──────── TEXT FOR ANALYSIS ────────
Absolutely not! I'd suggest doubling that time!


----------



## adrenaline681 (Dec 15, 2019)

tim_s_adams said:


> Absolutely not! I'd suggest doubling that time!


The only thing that worries me is the way he starts and stops very abruptly when he plays fetch. Hopefully because its a short period of play it will not be harmful for him.


----------



## Blu_and_Redd (Oct 7, 2019)

6 months old isn't so little anymore. GSD's have a ton of energy and 5 - 10 minutes of fetch & tug isn't gonna cut it. They are very agile, too. Starting and stopping abruptly isn't going to harm him. My Blu is 9 months old and she jumps on and off the couch as fast and as limber as my cat!


----------



## Mei (Mar 30, 2018)

adrenaline681 said:


> The only thing that worries me is the way he starts and stops very abruptly when he plays fetch. Hopefully because its a short period of play it will not be harmful for him.


I agree! They grow so fast! Double that time. Just ensure you let him win every now and then!
──────── DATA SEGMENT ────────
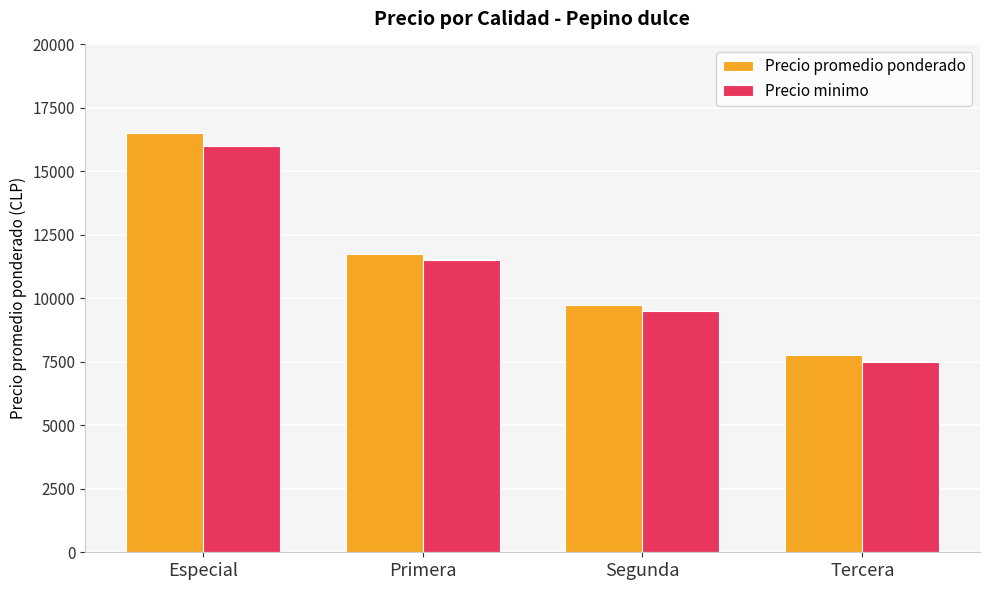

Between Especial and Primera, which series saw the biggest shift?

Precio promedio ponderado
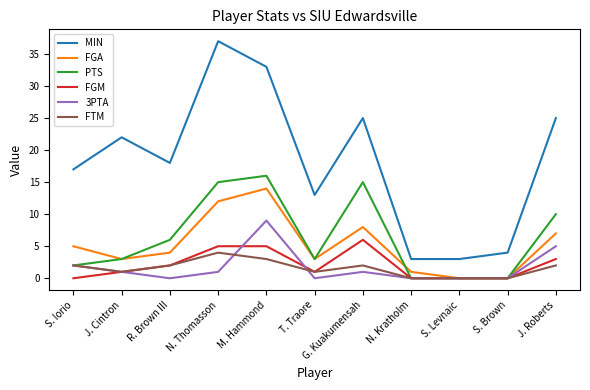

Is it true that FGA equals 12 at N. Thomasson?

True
────────
**WORK ORDER 1**
Reproduce the passage in the puppy fetch thread above, from "## Mei (Mar" up to and including "now and then!".
**WORK ORDER 2**
In the puppy fetch thread, what reasons does Blu_and_Redd give for thinking the abrupt starts and stops won't harm the puppy? Answer in one to three sentences.

**TASK OUTPUT 1**
## Mei (Mar 30, 2018)

adrenaline681 said:


> The only thing that worries me is the way he starts and stops very abruptly when he plays fetch. Hopefully because its a short period of play it will not be harmful for him.


I agree! They grow so fast! Double that time. Just ensure you let him win every now and then!

**TASK OUTPUT 2**
Blu_and_Redd says a 6-month-old isn't so little anymore and that German Shepherds are very agile. The post backs this up with Blu, a 9-month-old who jumps on and off the couch as fast and as limber as a cat.